The AG said a further increase in the per person debt could be anticipated due to the continuing depreciation of the Sri Lanka rupee and due to reasons such as the inclusion of a considerable amount of foreign debt in the total public debt (exceeding 40 per cent) and its continuous increase.

The AG’s report painted a dismal picture of the country’s debt management and says that laws, rules, regulations and practices that govern the process of financial reporting inclusive of financial performances. It said these had been ignored and there was a dire need for formulating a methodology on reporting of accurate and reliable information.

The report said that according to financial statements furnished to Audit, the total account of domestic and foreign debt payable by the Government as at December 31, 2016 stood at around Rs 8.9 trillion (Rs.8,860,770 million). However according to the financial statements, the value of the total assets accounted to about Rs 1.1 trillion (Rs.1,087,225).

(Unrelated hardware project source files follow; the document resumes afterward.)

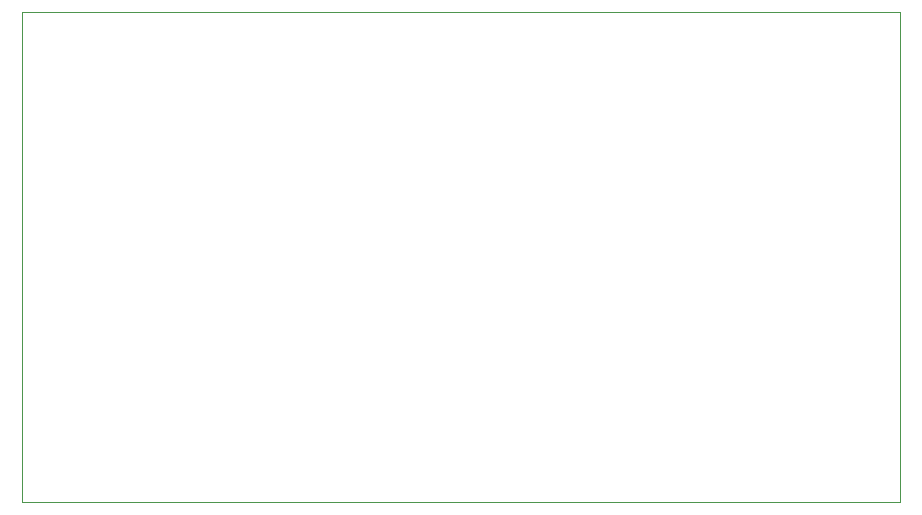
<source format=gbr>
%TF.GenerationSoftware,KiCad,Pcbnew,8.0.0*%
%TF.CreationDate,2024-03-27T12:37:06-02:30*%
%TF.ProjectId,test-receiver,74657374-2d72-4656-9365-697665722e6b,rev?*%
%TF.SameCoordinates,Original*%
%TF.FileFunction,Profile,NP*%
%FSLAX46Y46*%
G04 Gerber Fmt 4.6, Leading zero omitted, Abs format (unit mm)*
G04 Created by KiCad (PCBNEW 8.0.0) date 2024-03-27 12:37:06*
%MOMM*%
%LPD*%
G01*
G04 APERTURE LIST*
%TA.AperFunction,Profile*%
%ADD10C,0.050000*%
%TD*%
G04 APERTURE END LIST*
D10*
X101715000Y-52290000D02*
X176035000Y-52290000D01*
X176035000Y-93780000D01*
X101715000Y-93780000D01*
X101715000Y-52290000D01*
M02*

</source>
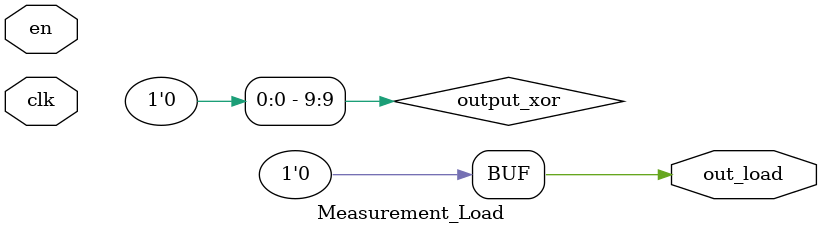
<source format=v>
`timescale 1ns / 1ps

module Measurement_Load(
    input en,
    input clk,
    output out_load
    );

    parameter NUM_OF_MODULES = 9;
    parameter RO_SIZE = 1;
    
    wire [NUM_OF_MODULES:0] outputs_ro;
    //reg [NUM_OF_MODULES:0] outputs_ro_reg;
    reg[NUM_OF_MODULES:0] output_xor = 0;
    wire rst = ~en;
    
    genvar i;
    generate
        for (i = 0; i< NUM_OF_MODULES; i=i+1) begin
            RO #(RO_SIZE) RO_inst(.en(en), .out_ro(outputs_ro[i]));
            //outputs_ro_reg[i] = outputs_ro[i];
        end
    endgenerate
    
    generate
        for (i=1; i<NUM_OF_MODULES; i=i+1) begin 
            always @(posedge clk or posedge rst) begin
                if(rst)
                        output_xor[i] <= 0;
                else
                    output_xor[i] <= outputs_ro[i-1] ^ output_xor[i-1];
            end
        end
        always @(posedge clk or posedge rst) begin
            if(rst)
                output_xor[0] <= 0;
            else
                output_xor[0] <= outputs_ro[NUM_OF_MODULES-1] ^ output_xor[NUM_OF_MODULES-1];
        end
    endgenerate
    
    assign out_load = output_xor[NUM_OF_MODULES];

endmodule
</source>
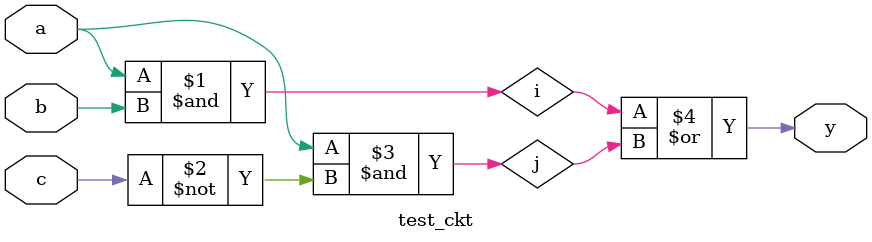
<source format=v>
`timescale 1ns / 1ps


module test_ckt(
input a,b,c, 
output y
    );
    
    wire i,j;
    assign i = a & b; 
    assign j = a & ~c;
    assign y = i|j;
    
endmodule

</source>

The AG said the immediate reason for this was the failure to utilise the total net borrowings sufficiently in keeping with the estimations in the investments activities and failure to correctly identify and account for the assets derived thereon.

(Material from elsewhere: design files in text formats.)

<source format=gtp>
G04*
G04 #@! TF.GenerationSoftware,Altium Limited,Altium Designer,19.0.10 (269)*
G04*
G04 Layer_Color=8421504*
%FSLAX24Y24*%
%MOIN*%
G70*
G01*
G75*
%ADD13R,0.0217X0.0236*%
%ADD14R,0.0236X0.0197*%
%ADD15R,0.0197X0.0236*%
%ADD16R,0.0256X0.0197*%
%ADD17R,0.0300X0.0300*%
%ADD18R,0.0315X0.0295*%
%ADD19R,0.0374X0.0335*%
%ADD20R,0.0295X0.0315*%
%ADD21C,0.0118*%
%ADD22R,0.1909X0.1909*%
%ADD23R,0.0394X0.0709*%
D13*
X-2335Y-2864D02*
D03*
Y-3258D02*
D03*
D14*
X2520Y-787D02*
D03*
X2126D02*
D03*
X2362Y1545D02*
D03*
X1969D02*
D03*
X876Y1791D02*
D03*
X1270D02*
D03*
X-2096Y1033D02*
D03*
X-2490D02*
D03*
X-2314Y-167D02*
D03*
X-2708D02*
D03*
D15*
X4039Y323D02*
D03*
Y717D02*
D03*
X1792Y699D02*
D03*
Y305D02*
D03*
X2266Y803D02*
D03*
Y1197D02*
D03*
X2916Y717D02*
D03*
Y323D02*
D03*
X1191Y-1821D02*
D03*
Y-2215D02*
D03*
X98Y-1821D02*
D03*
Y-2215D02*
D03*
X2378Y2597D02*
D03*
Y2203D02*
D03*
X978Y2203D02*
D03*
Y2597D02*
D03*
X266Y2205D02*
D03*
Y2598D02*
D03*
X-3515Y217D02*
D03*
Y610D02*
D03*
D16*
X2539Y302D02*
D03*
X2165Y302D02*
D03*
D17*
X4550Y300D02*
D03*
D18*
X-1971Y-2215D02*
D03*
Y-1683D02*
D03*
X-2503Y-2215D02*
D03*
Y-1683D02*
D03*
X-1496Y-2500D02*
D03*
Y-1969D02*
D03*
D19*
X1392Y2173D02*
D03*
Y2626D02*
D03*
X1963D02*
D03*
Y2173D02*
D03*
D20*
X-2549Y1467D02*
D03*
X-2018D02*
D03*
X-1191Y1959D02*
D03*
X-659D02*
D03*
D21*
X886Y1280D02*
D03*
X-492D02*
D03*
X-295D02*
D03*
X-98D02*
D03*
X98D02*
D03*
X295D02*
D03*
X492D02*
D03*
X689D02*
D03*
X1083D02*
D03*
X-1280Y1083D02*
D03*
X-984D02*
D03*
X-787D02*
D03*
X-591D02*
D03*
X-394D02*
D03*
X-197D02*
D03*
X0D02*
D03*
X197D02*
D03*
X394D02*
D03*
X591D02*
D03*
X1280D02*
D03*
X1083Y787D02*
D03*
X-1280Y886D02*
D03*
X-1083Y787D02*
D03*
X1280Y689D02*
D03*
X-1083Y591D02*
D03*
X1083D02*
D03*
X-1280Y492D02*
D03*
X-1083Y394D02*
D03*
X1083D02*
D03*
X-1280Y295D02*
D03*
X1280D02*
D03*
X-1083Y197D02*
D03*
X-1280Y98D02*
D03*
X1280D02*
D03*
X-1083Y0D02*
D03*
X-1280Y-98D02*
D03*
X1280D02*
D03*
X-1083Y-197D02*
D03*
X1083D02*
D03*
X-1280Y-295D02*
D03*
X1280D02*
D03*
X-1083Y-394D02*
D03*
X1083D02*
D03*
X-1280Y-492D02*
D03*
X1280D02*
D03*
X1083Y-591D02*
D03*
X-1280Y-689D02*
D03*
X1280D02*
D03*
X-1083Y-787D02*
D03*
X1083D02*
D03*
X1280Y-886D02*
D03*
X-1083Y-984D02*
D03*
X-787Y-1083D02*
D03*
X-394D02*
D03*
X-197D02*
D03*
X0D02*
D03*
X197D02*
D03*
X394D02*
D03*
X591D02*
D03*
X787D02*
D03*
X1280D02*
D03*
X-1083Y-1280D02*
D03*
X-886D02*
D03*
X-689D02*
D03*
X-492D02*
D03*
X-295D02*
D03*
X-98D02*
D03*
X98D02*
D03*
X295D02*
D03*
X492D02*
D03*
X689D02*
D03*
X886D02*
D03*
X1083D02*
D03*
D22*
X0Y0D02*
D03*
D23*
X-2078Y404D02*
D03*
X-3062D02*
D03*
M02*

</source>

“Even though the burden of debts of the country has increased rapidly, the assets generated by the utilisation of those debts had not been correctly identified and brought to account,” the report said.

According to the Fiscal Management Responsibility Act, the total liabilities of the government should not exceed 80 percent of the Gross Domestic Product (GDP). However, according to the 2016 financial statements of the Ministry of Finance, the total value of the liabilities as at December 31, 2016 had stood at Rs 9,865 billion. The AG observed that this was in excess of the maximum limit of liabilities allowed by the Act.